Beckman · Ogozalek · Paglione · Londar
Counsellors at Law

Paintworks Corporate Center, 7 Foster Avenue, Suite 201
Gibbsboro, New Jersey 08026

Toll Free: 844.BOP.6200


About 80% of my law practice is devoted to legal representation and/or consulting work on behalf of snow and ice management companies.  Throughout this work, a number of recent trends have developed, resulting in significant discussion with my clients concerning recommended activities.  These areas are discussed below.

Insurance Coverage must include snow clearing services – the cost of insurance coverage for snow clearing operations has significantly increased, and resulted in difficulty for many smaller companies in securing coverage.  I have recently come upon a few snow clearing companies operating without insurance coverage for snow clearing, anticipating any claims will be covered by a general liability policy covering landscaping activity.  Please do not make this error, many general liability policies issued to landscaping companies contain an exclusion for snow clearing operations.  Any claim brought under one of these policies arising from snow clearing activities will likely be denied, and you will find your company without insurance coverage for the claim.  Forgetting the significant potential cost of defending a claim without insurance coverage, you expose the assets of your company, and potentially your personal assets, to a judgment if you do not have appropriate insurance.
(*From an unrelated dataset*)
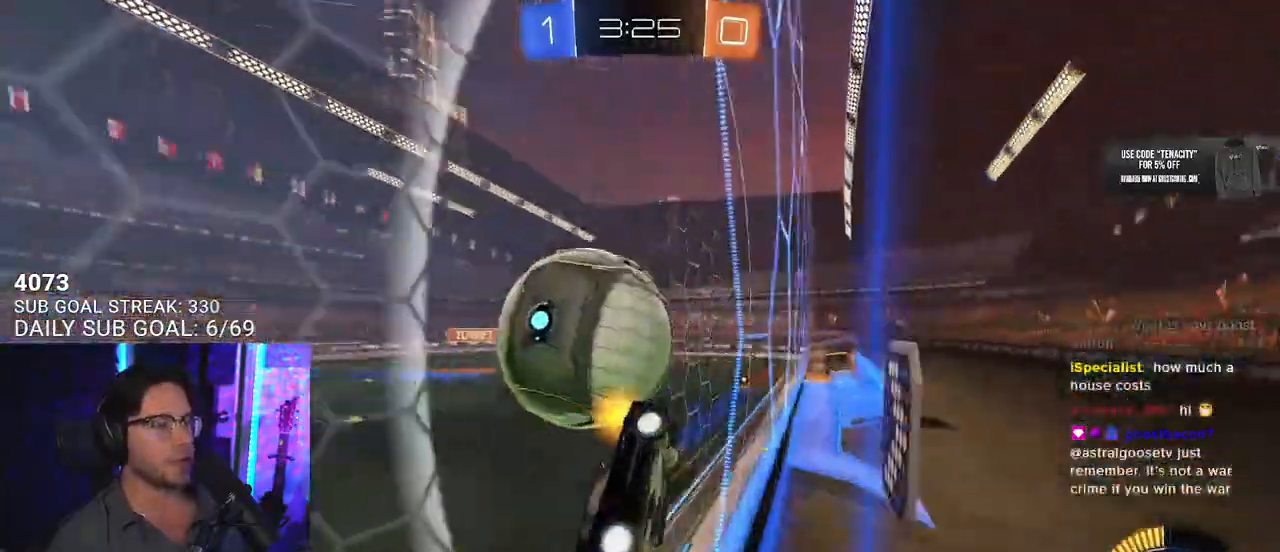
{"buttons": ["R1", "R2", "L3"], "left_stick": "up-left", "right_stick": "center", "events": [[33, "R1", "up"], [67, "CROSS", "down"], [100, "L3", "down"], [100, "left_stick", "down"], [200, "SQUARE", "down"], [267, "CROSS", "up"], [417, "left_stick", "left"], [433, "R1", "down"], [450, "SQUARE", "up"], [467, "left_stick", "up-left"]]}
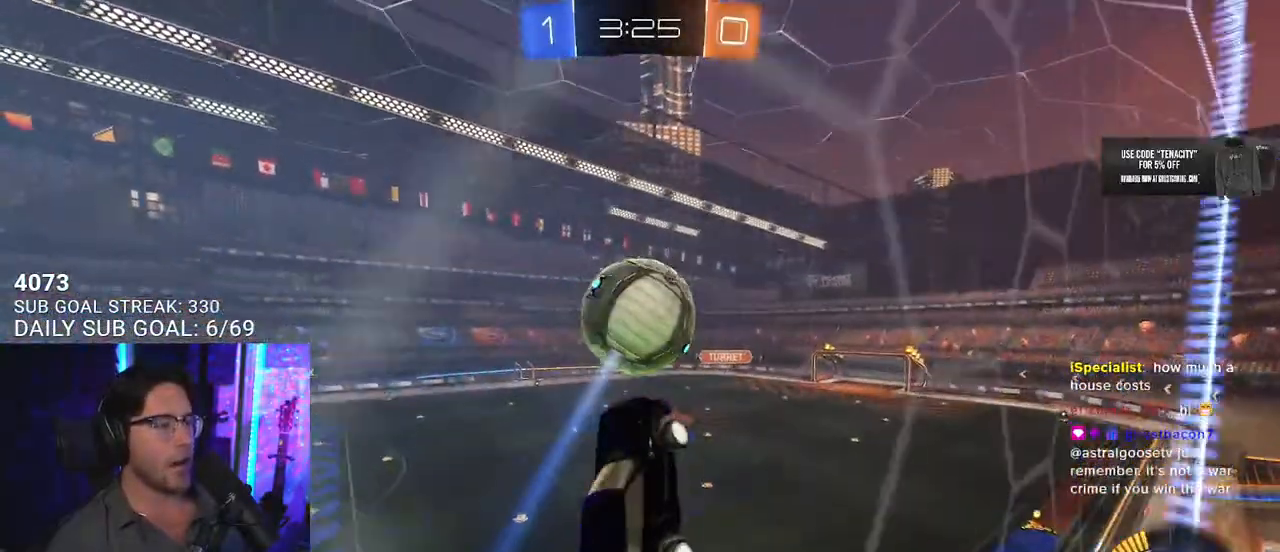
{"buttons": ["R1", "R2", "L3"], "left_stick": "down", "right_stick": "center", "events": [[217, "left_stick", "down"]]}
Reduce important communications to a writing – snow and ice management companies are relying upon cellphones and text messaging to communicate with clients more than ever.  While the convenience is fantastic and communication often instantaneous, it is sometimes very important to have a record of a discussion.  An example I keep seeing in my law practice is a customer who refuses to allow treatment for a minor snow event, but brings a claim against a snow company when a person later slips and suffers injury on an untreated area.  It is extremely important you document any refusal by your customer to allow treatment.  The documentation can be as simple as a one sentence e-mail or confirming fax to your customer.  In this economic climate with snow budgets reduced, it is not unusual for a customer to refuse treatment, and it is extremely important to make and keep documentation of same.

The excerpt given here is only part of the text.